В завершение хочу добавить, что, работая на космос, мне приходилось заниматься изобретательством. В 1979 г. на закрытой конференции изобретателей я даже был причислен к числу лучших изобретателей Советского Союза.

Но изобретателем себя не чувствовал, так как оно было вынужденным. Требования к разработкам непрерывно возрастали, а удовлетворить их известными решениями было нельзя. Приходилось изобретать. У меня 33 авторских свидетельства. Почти все изобретения имели гриф «секретно». Свою изобретательскую деятельность я ограничил числом 33 не случайно – столько лет прожил Иисус Христос.

Почти с каждым изобретением была связана интересная история. Расскажу про одно из них. В соседнем подразделении разработали спутниковую систему, подали на нее заявку и получили отказ. Сделали повторную заявку и опять отказ. Это их очень огорчило. Спутники летают два года, а его разработчики не могут установить свой приоритет. Подача третьей заявки и отказ означали, что на этом приоритете надо поставить крест. Обратились ко мне за помощью. Попросили написать третью заявку, естественно, с моим соавторством и последующим вознаграждением за внедрение системы.

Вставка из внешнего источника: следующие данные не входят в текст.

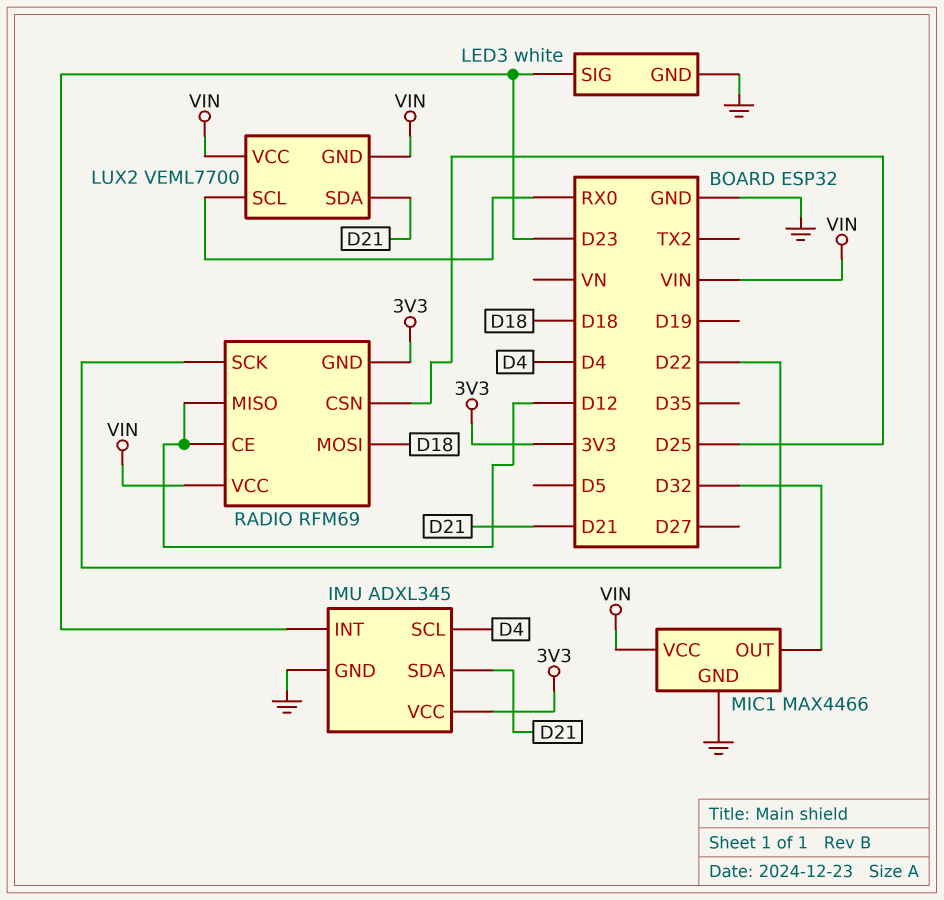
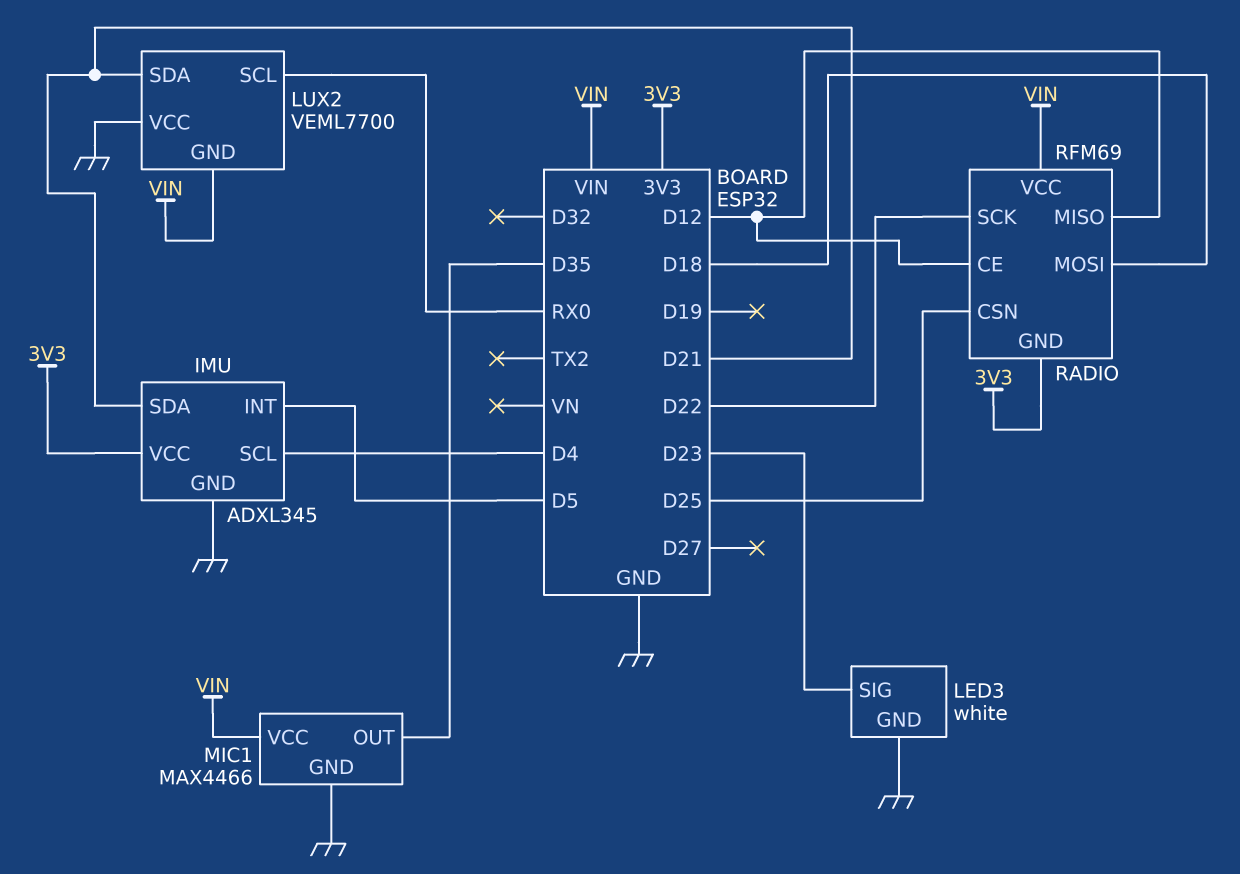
IMU pin INT: D23 -> D5
LUX2 pin VCC: VIN -> GND
MIC1 pin OUT: D32 -> D35

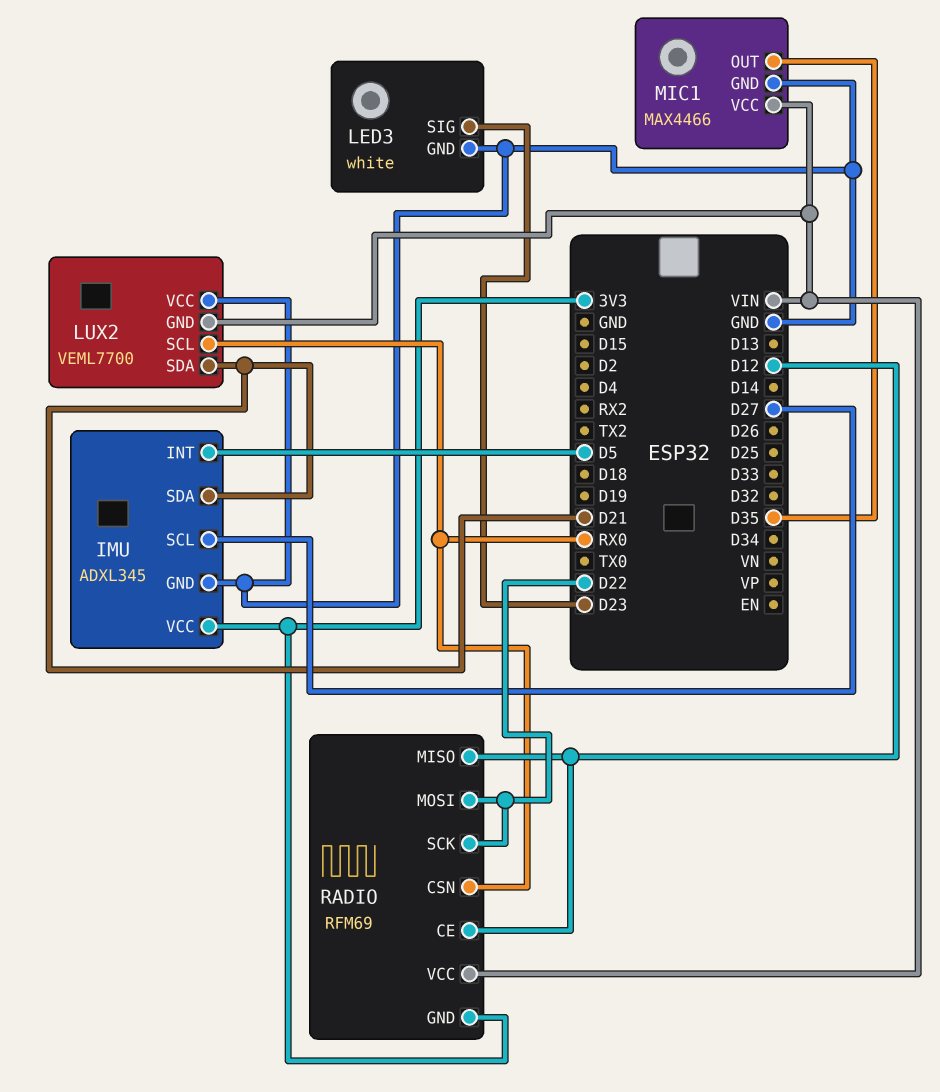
IMU pin SCL: D4 -> D27
RADIO pin CSN: D25 -> RX0
RADIO pin MOSI: D18 -> D22

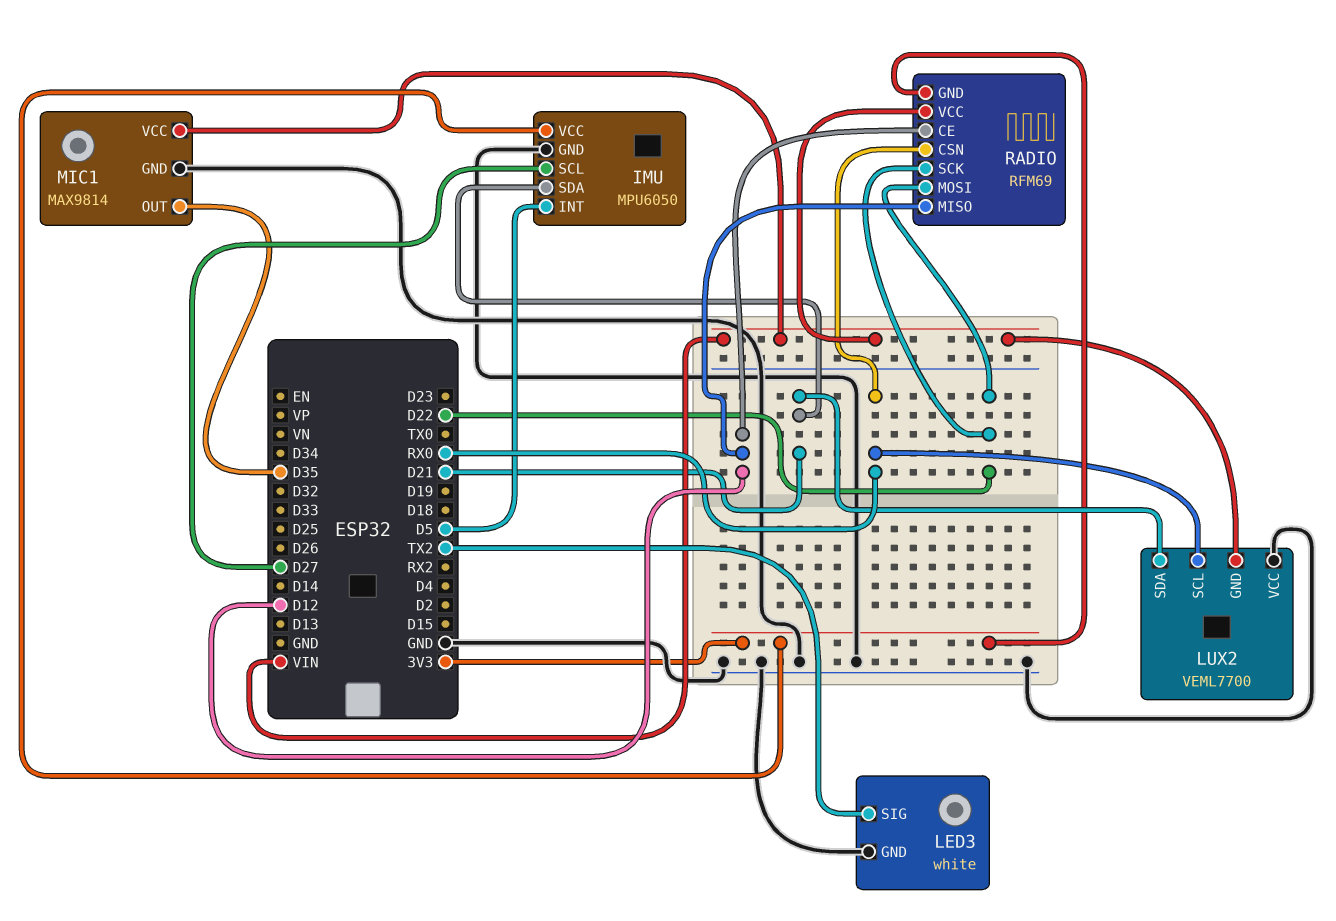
IMU: ADXL345 -> MPU6050
LED3 pin SIG: D23 -> TX2
MIC1: MAX4466 -> MAX9814

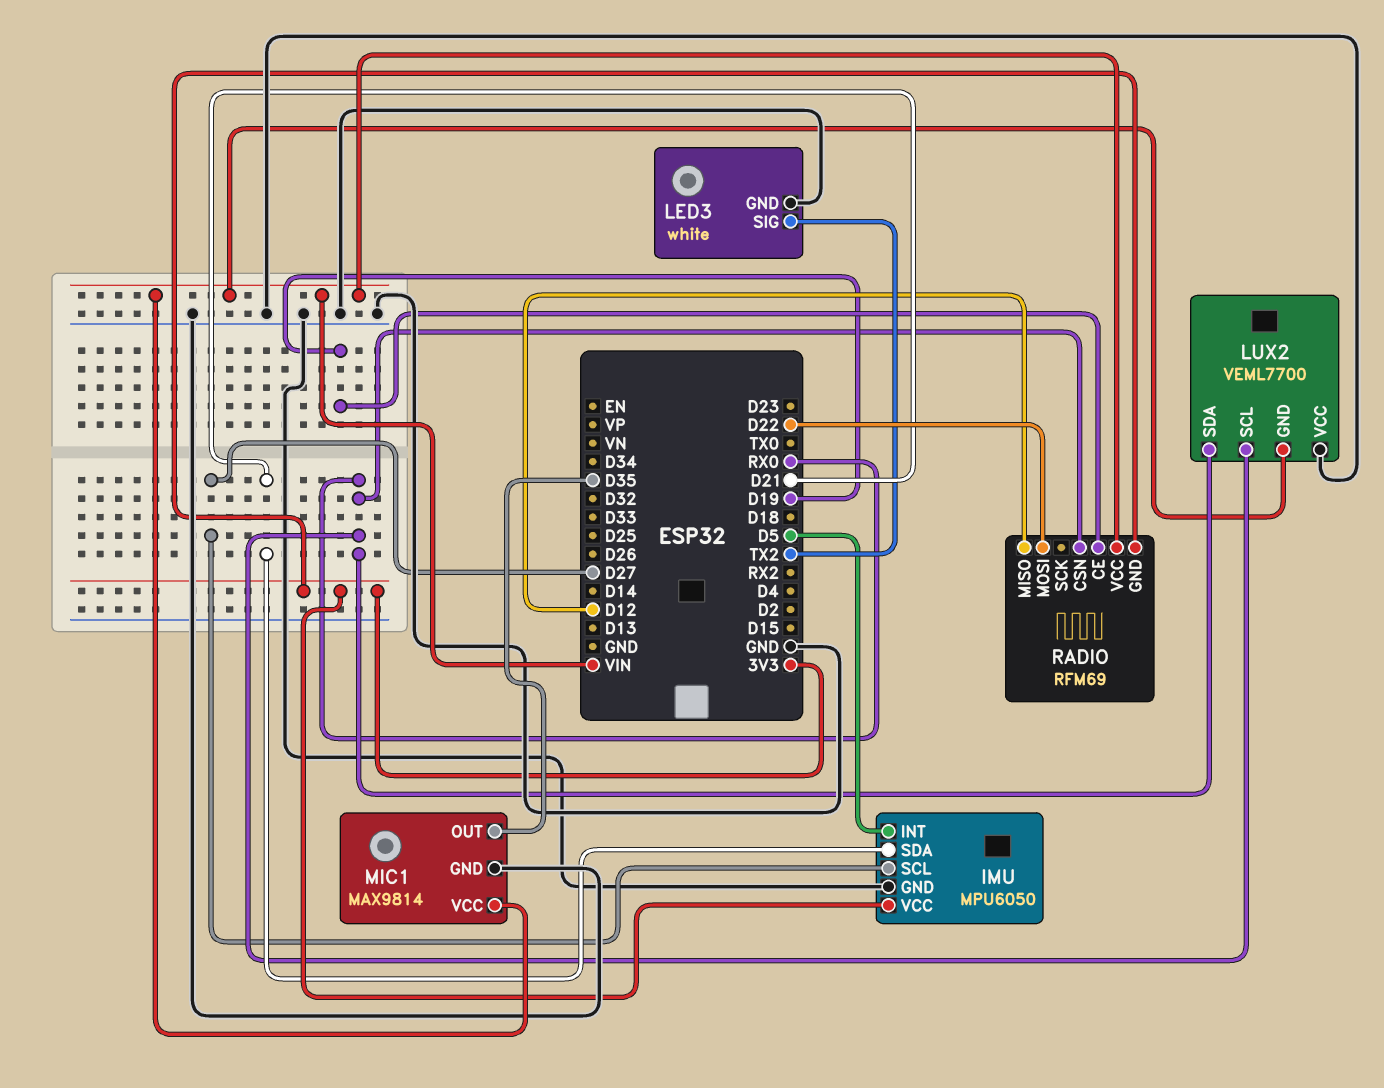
LUX2 pin SDA: D21 -> RX0
RADIO pin CE: D12 -> D19
RADIO pin SCK: D22 -> none

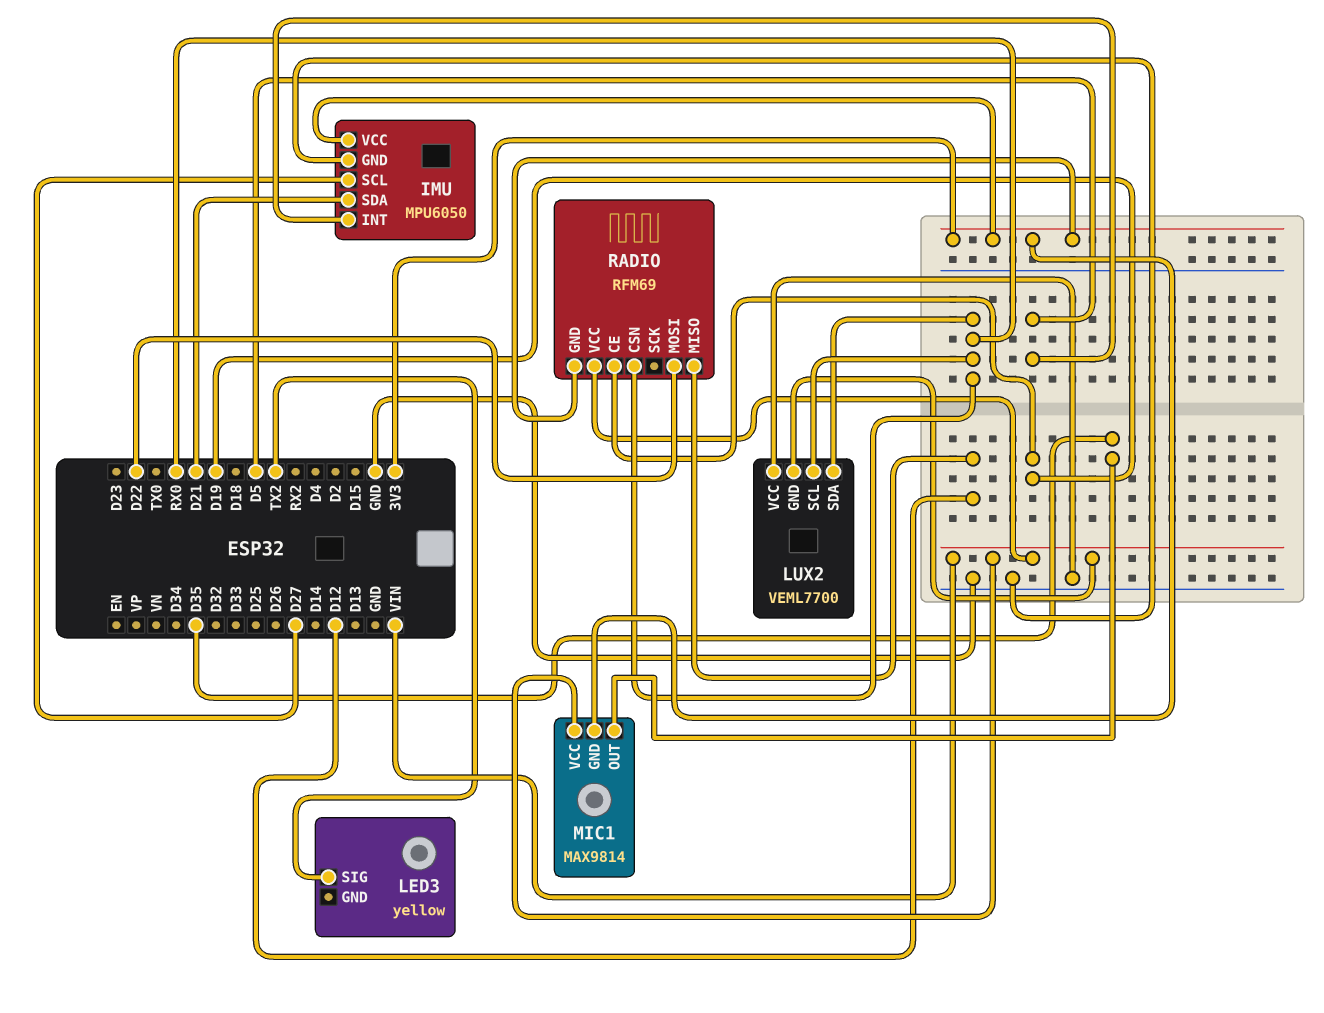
LED3: white -> yellow
LED3 pin GND: GND -> none
MIC1 pin GND: GND -> 3V3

Я согласился с одним условием – сократить список соавторов, свести его к минимуму. Заказчики дали добро. Когда мне представили все необходимые материалы, я обнаружил, что в их вариантах заявки не хватает одного важного блока, без которого спутник функционировать не может. Они пояснили, что в реальных спутниках этот блок имеется. Я составил новую заявку, и с первого раза ее признали изобретением. За него я получил приличное вознаграждение. Положили его на сберкнижку жены. В 1998 г., во время знаменитого дефолта, эти деньги обесценились почти до нуля.

Еще одним серьезным видом моей многолетней научной деятельности являлись консультации. Приходили ко мне за помощью не только из ОКБ-36, но и из других подразделений. Много консультировал сотрудников космических объектов в Свердловске и на Балхаше. К тому же, эти консультации я воспринимал и как способ получения для себя новой полезной информации.

В феврале 1988 г. я подал заявление об уходе на пенсию. Мне тогда было ровно 60 лет. Руководитель нашего ОКБ-36 Кириллов в то время отсутствовал. Увидев меня позднее, он сказал: «Я бы тебя ни за что не отпустил». В течение последующих 10 лет он регулярно звонил мне на день рождения. Поздравлял и приглашал вернуться на работу. Обещал, что добьется присвоения мне почетного звания «Заслуженный конструктор России». Но, как видно, для меня принцип: «Уходя – уходи!» оказался важнее.